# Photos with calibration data
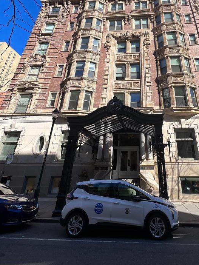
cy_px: 83
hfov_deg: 64.3
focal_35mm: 20
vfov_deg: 78.3
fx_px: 153
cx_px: 133
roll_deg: +0.3
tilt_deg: +29.2
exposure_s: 1/1155
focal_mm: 1.57
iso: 32
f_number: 1.8
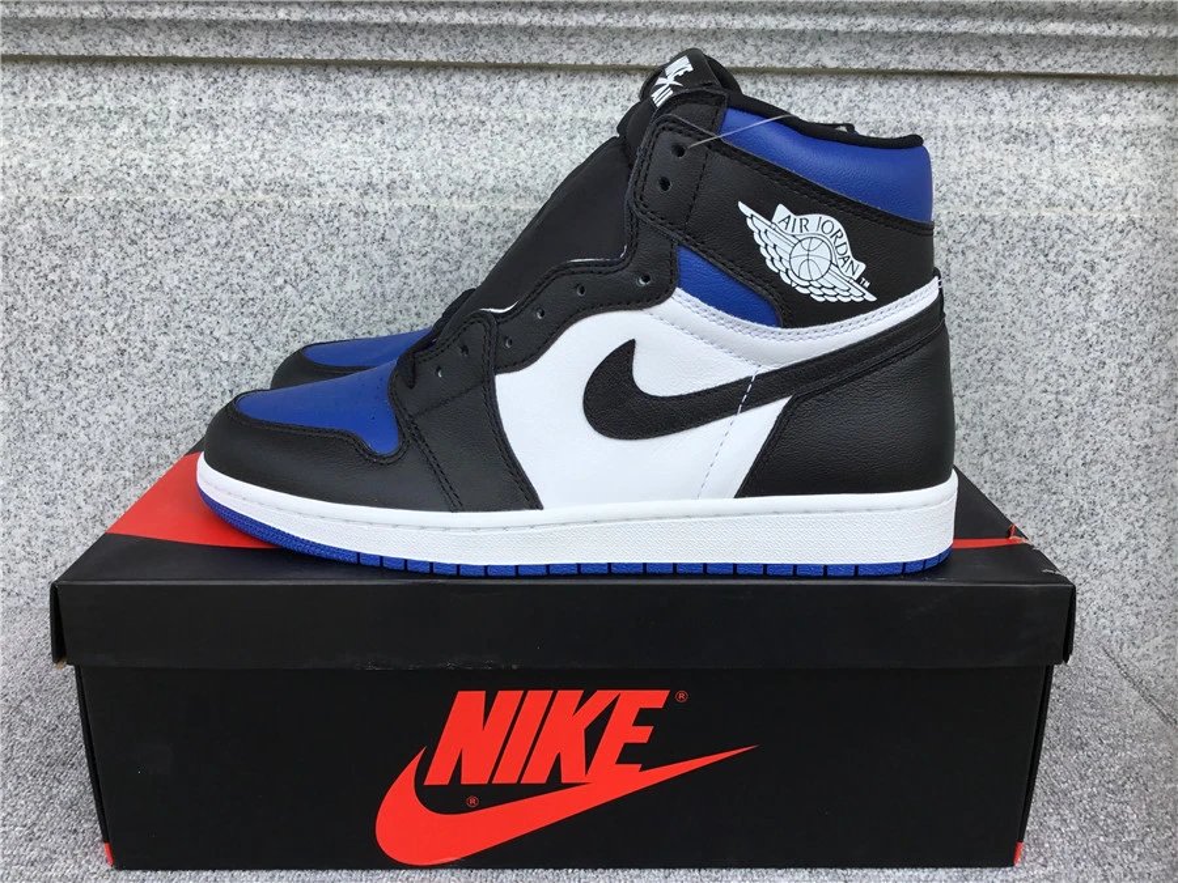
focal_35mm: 31
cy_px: 442
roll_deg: -0.9
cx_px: 589
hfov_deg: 58.4
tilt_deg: -17.1
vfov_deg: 45.4
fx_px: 1055
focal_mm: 3.3
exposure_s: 1/309
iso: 25
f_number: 2.4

# Task prompt
Print the records again exactly, pictures excluded.

# Response for this exercise
cy_px: 83
hfov_deg: 64.3
focal_35mm: 20
vfov_deg: 78.3
fx_px: 153
cx_px: 133
roll_deg: +0.3
tilt_deg: +29.2
exposure_s: 1/1155
focal_mm: 1.57
iso: 32
f_number: 1.8
focal_35mm: 31
cy_px: 442
roll_deg: -0.9
cx_px: 589
hfov_deg: 58.4
tilt_deg: -17.1
vfov_deg: 45.4
fx_px: 1055
focal_mm: 3.3
exposure_s: 1/309
iso: 25
f_number: 2.4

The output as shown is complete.